帰国後の流

スペインから帰国し、引っ越しをすませ、新たな生活の準備を淡々と行う。
帰国後初の舞台であるコンドルズの本番初日を終えた時に、これから始まる期待と何も変化せずに
相変わらずダンサーという生業である事に安心感があった。

8月10日今日は札幌に来ている。
なんだか恥ずかしい話しだが今回は振付家養成講座という名の企画に呼ばれて講師として来ている。
人に教えられる程何か知ってるか、キャリアがあるかと言えばまだまだだが、それでも主催の森嶋君
、北海道文化財団の方が選んで預けてくださったこの機会を大切にしたいと考えている。

毎日がなんとも矢継ぎ早に過ぎてく。
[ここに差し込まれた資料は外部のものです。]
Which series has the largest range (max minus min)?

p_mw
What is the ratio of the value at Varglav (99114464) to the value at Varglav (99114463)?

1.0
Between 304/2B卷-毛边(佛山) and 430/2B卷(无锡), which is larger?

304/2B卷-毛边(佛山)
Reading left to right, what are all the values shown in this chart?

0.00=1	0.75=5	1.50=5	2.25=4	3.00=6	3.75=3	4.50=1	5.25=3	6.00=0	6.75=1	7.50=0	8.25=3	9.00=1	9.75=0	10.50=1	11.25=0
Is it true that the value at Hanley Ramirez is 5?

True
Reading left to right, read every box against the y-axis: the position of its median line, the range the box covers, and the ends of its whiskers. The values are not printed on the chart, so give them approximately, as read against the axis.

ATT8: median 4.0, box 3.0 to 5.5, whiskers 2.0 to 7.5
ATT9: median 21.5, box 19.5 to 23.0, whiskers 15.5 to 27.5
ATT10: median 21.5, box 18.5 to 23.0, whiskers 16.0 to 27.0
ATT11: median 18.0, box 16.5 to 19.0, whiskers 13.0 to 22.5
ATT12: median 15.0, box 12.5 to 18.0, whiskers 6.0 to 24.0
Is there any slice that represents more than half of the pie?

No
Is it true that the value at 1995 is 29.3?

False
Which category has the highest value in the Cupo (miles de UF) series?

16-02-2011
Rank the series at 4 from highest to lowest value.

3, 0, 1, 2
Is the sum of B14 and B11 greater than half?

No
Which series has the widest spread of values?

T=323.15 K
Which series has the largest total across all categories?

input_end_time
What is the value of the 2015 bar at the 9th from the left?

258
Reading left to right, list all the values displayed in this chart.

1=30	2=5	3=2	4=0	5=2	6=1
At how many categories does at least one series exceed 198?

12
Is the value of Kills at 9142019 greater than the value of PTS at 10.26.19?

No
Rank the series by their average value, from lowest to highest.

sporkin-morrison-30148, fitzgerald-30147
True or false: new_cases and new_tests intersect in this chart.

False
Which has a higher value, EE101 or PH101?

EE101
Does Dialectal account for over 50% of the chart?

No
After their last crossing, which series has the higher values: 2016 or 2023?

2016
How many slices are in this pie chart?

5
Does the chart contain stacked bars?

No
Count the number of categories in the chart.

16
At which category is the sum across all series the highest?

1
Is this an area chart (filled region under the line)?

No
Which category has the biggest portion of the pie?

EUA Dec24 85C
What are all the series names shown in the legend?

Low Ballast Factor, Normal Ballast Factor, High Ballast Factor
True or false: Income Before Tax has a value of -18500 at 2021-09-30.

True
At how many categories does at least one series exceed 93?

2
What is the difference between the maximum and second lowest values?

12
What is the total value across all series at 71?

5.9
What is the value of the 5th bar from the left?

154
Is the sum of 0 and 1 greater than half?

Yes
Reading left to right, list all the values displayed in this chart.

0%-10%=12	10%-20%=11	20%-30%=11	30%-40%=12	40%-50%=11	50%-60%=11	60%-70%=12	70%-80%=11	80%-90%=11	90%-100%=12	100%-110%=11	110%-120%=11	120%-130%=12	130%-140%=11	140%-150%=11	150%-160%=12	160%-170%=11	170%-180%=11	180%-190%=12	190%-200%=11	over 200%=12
振付け、講師、ダンサーあらゆるポジションを行ったり来たり
しながら。
すべて踊りという枠でくくられるこの時間は自分がスペインで欲しいと思っていた環境で、本当に充実
していると実感するありがたい。そのただ中に居るとダンスとはそれ自体が社会性に満ちたものだと改
めて思う。それはいくら個人的に頑張っていても駄目で必要とする人間の下を訪れ、その前に立ち、
時に踊り、時に話し、時に振付けをする。
それが次の事柄を生む人間関係の連鎖に基づくものだと実感する。名前の知っている人が日本中にどん
どん増えてくのが嬉しい。

最近地方の人間と一緒にやるのに興味を持ってかれてる。
だって、彼らの持つ独自の身体性とそこから逸脱したくもできない呪縛の様な日常の鎖。
その間で垣間見える葛藤がドラマティックに見える事があるからである。

来年あたり札幌を皮切りに知り合いの多い新潟、福岡あたりで何か事を起こしたい。
目標は全国。
僕はチャリティも出来ないし、大きな寄付もできないがダンスを通し人と人を繋ぐ事は何かできる予感
がある。

それに流れを感じる。

こないだツイッターで早速静岡に素晴らしいダンサーがいるそうだという情報を耳にしたり、札幌の仲間
とまた北海道で熱い催しをやろうという話しがでたり、種がそこら中に落ちている。
9月には広島、12月には新潟にも行く。
楽しみだ。

こんな流れが待っていたであろう事はスペインでは予想も出来なかった。勿論行く前にも。
それを考えると全てが連なり続いていると思っているし、何事も気づいた時には既に始まっている
なんて思ってしまう。
流れのただ一部にあってゆったりとその流れを我が身に受ける。
軽くも質量のある自分で居たいと思う。沈まぬよう、飛ばされぬよう流れていたい。